Directions for this task: In the data below, copy out word for word the stretch from the line containing "al trattamento dei" through the line containing "non previo consenso di quest’ultimo, a", including both of those lines.

Entries provided:
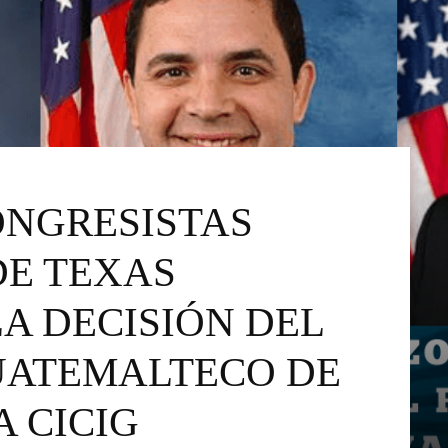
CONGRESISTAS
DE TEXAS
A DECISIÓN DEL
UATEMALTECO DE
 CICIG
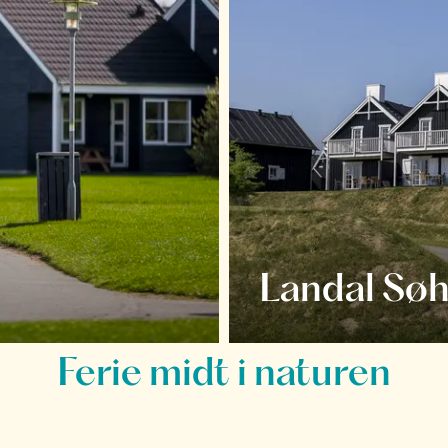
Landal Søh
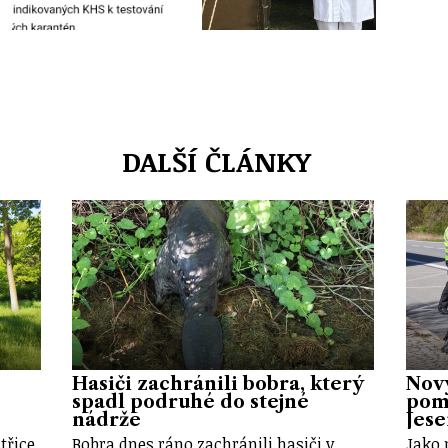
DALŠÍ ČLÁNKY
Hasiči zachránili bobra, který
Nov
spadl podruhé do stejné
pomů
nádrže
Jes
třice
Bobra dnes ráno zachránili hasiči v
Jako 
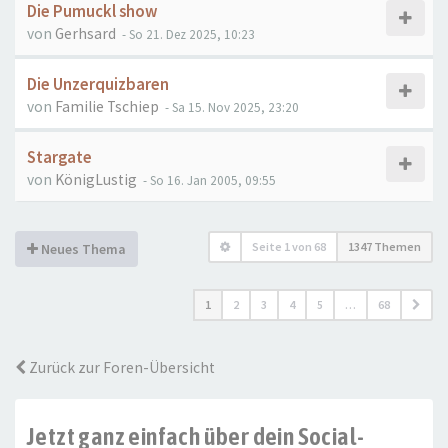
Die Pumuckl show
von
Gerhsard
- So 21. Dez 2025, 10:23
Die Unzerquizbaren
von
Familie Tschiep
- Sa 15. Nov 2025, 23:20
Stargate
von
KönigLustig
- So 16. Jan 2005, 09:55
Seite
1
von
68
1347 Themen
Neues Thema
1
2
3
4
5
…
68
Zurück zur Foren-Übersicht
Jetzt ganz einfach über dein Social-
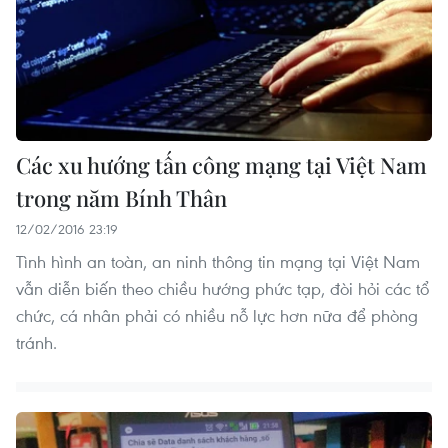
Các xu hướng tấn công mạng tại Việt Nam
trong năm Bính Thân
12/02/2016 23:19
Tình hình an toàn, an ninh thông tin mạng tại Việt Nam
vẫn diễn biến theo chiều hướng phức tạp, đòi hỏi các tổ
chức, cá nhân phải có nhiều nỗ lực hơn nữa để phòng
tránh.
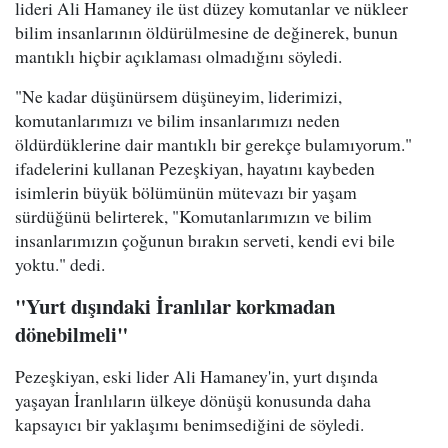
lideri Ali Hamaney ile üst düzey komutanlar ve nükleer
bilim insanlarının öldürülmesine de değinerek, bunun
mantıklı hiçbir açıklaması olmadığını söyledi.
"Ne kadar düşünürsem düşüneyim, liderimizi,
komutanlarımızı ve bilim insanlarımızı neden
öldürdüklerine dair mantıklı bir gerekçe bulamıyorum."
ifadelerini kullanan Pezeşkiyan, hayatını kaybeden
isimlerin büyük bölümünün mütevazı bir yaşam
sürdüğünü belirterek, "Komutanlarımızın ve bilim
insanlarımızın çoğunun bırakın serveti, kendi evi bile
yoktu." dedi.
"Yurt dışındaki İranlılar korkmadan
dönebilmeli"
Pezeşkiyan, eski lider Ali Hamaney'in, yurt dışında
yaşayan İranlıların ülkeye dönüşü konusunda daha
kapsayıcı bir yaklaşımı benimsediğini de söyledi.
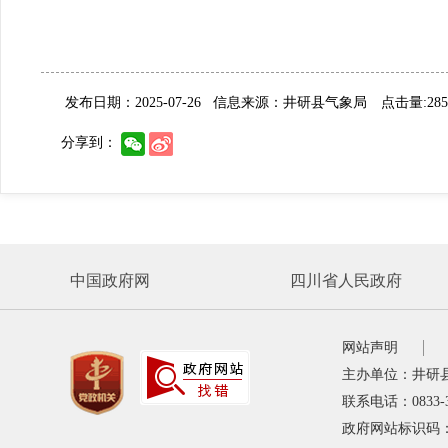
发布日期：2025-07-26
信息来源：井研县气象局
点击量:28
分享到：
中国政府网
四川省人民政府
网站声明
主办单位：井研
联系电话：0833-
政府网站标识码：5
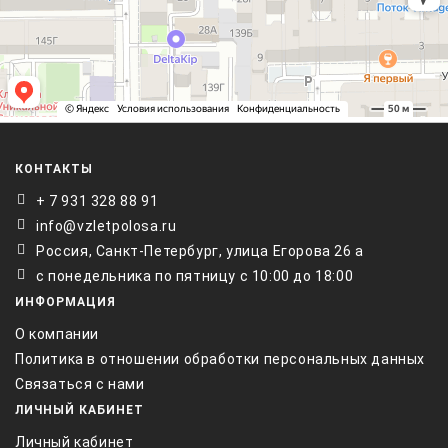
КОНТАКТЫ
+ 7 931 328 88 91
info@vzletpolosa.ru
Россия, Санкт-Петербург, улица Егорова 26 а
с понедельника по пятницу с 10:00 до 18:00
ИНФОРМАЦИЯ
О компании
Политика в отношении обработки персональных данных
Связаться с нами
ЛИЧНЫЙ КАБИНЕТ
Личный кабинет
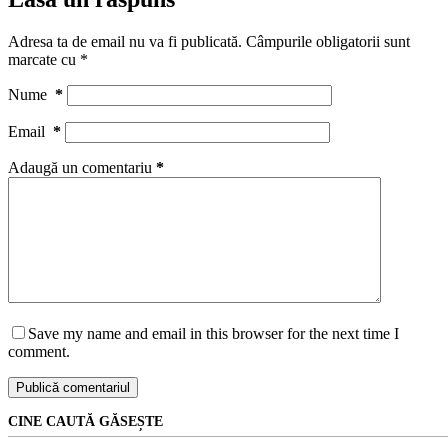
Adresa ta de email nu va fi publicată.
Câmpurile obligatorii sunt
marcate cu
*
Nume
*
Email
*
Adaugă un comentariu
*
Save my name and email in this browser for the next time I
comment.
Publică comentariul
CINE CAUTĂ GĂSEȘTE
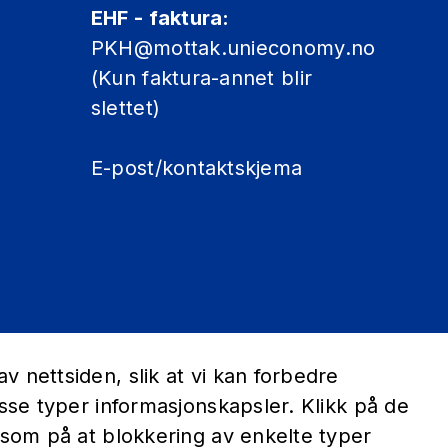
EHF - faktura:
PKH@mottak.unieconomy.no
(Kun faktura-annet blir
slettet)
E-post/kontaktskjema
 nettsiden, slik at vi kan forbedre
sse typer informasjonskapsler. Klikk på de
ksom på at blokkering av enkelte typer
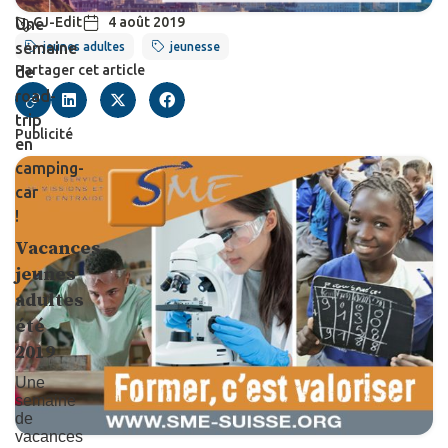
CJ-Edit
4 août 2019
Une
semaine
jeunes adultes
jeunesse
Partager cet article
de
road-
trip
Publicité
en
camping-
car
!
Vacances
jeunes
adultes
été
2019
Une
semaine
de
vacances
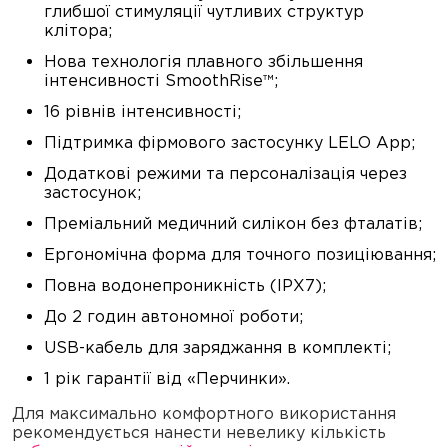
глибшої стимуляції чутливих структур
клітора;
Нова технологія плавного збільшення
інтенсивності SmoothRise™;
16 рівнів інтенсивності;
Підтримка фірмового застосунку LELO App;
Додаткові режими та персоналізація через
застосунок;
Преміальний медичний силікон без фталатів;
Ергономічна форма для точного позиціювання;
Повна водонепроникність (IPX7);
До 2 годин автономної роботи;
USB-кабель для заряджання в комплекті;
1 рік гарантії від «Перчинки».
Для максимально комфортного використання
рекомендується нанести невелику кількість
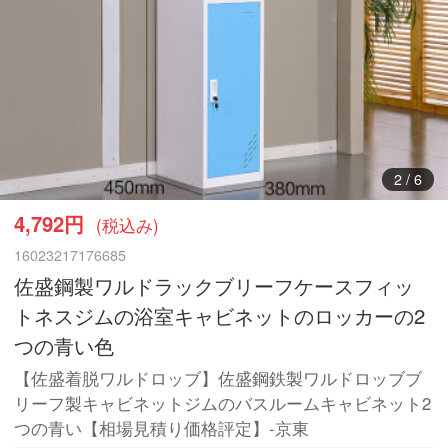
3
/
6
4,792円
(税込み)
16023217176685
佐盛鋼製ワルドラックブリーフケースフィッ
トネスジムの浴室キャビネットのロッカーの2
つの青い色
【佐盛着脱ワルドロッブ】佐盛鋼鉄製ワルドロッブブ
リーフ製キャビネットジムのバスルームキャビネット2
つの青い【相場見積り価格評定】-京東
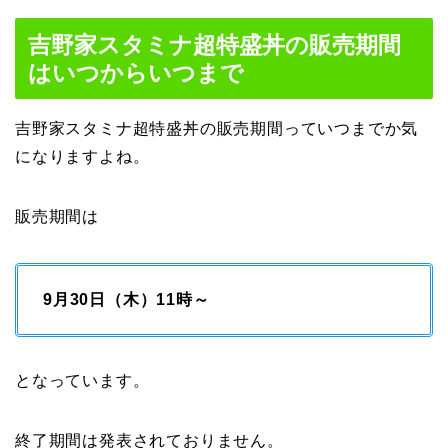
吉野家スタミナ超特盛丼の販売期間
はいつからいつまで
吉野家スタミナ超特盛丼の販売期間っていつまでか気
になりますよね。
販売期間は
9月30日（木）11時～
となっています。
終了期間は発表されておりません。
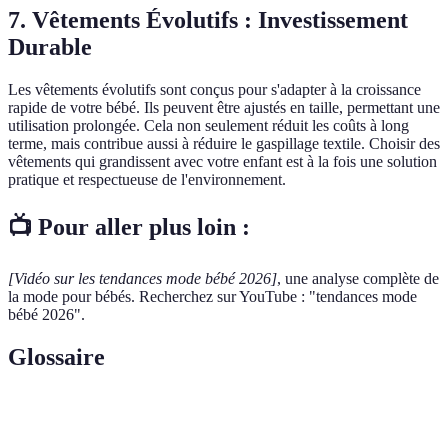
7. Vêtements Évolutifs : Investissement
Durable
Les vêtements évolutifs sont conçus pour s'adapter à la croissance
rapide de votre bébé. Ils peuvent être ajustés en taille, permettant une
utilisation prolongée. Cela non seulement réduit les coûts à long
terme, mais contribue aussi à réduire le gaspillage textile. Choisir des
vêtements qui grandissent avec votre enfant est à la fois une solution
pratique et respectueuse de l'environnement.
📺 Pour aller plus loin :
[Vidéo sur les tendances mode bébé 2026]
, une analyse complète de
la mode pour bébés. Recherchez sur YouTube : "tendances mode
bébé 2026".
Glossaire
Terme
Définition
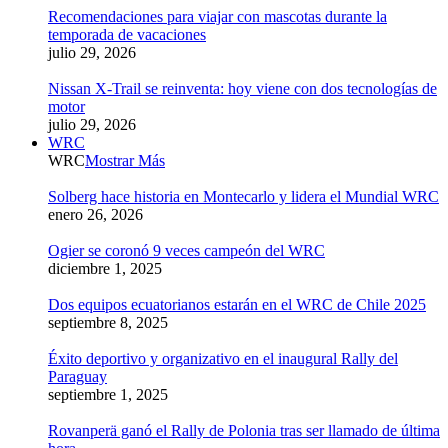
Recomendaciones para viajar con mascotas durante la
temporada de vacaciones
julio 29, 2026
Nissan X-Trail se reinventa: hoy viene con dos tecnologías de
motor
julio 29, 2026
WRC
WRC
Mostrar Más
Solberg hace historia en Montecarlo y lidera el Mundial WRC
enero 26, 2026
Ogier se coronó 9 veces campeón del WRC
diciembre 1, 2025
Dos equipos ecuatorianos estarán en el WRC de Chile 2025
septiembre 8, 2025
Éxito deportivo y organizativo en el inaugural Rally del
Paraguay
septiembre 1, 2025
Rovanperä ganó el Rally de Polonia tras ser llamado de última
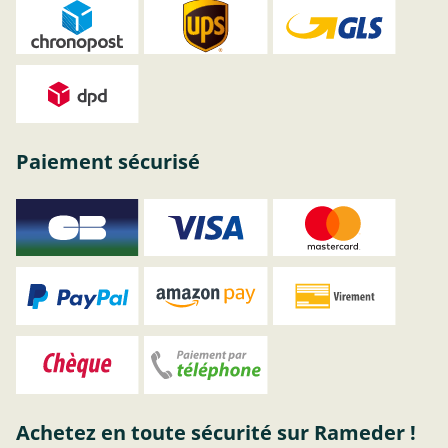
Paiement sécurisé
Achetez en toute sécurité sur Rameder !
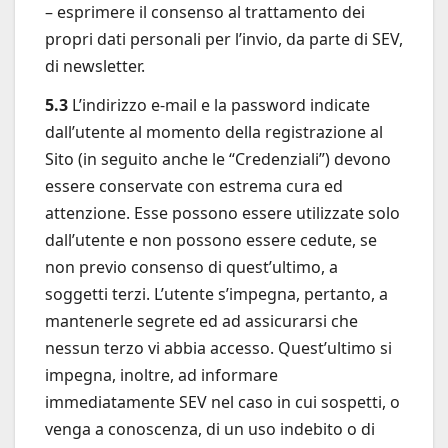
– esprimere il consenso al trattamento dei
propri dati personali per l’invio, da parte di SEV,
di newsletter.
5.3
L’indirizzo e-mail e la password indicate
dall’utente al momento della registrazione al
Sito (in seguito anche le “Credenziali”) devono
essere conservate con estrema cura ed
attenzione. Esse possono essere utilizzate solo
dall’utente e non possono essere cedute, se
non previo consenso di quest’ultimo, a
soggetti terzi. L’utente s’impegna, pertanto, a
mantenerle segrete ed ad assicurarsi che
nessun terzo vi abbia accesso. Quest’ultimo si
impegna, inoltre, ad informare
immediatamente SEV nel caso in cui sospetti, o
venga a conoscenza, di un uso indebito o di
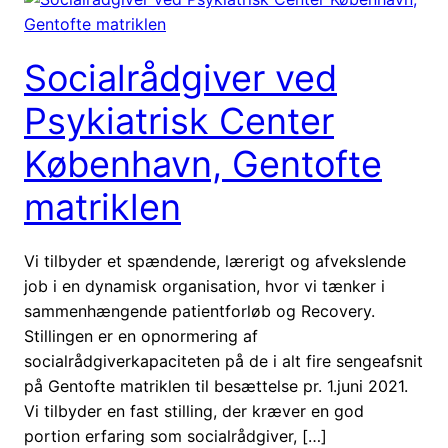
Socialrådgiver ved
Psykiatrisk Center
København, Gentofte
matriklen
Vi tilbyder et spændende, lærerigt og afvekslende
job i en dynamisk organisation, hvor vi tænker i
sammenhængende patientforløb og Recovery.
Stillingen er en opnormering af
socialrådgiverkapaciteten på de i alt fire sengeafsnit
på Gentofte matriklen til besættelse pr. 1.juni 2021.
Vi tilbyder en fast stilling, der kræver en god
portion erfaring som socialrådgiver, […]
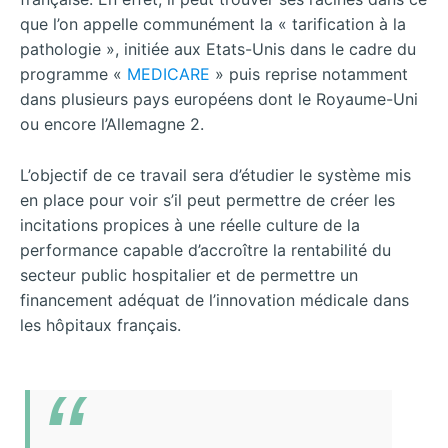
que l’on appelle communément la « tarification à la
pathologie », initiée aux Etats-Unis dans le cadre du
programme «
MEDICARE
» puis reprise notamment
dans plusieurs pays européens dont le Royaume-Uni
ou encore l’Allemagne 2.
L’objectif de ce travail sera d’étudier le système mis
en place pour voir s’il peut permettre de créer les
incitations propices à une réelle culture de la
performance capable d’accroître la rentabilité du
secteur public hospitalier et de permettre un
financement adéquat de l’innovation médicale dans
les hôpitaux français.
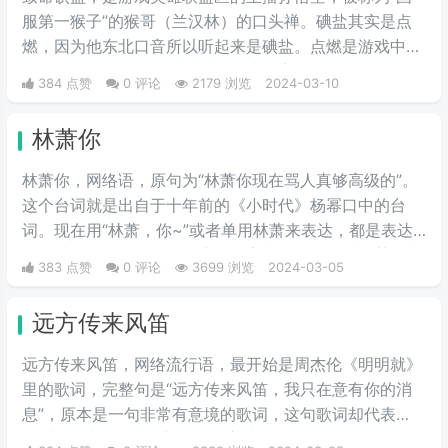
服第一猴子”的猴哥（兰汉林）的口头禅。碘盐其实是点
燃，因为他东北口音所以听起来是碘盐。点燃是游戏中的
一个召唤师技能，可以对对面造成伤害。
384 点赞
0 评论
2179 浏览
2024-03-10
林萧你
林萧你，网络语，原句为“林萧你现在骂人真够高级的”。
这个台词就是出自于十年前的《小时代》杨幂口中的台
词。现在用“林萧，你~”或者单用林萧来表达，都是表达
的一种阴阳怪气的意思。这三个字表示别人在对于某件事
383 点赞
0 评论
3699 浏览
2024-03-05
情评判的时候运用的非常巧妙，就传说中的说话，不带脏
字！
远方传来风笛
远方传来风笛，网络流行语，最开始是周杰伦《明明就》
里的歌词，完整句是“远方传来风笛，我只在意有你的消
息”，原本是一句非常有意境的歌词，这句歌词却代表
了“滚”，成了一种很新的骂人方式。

Output for this task:
– esprimere il consenso al trattamento dei
propri dati personali per l’invio, da parte di SEV,
di newsletter.
5.3
L’indirizzo e-mail e la password indicate
dall’utente al momento della registrazione al
Sito (in seguito anche le “Credenziali”) devono
essere conservate con estrema cura ed
attenzione. Esse possono essere utilizzate solo
dall’utente e non possono essere cedute, se
non previo consenso di quest’ultimo, a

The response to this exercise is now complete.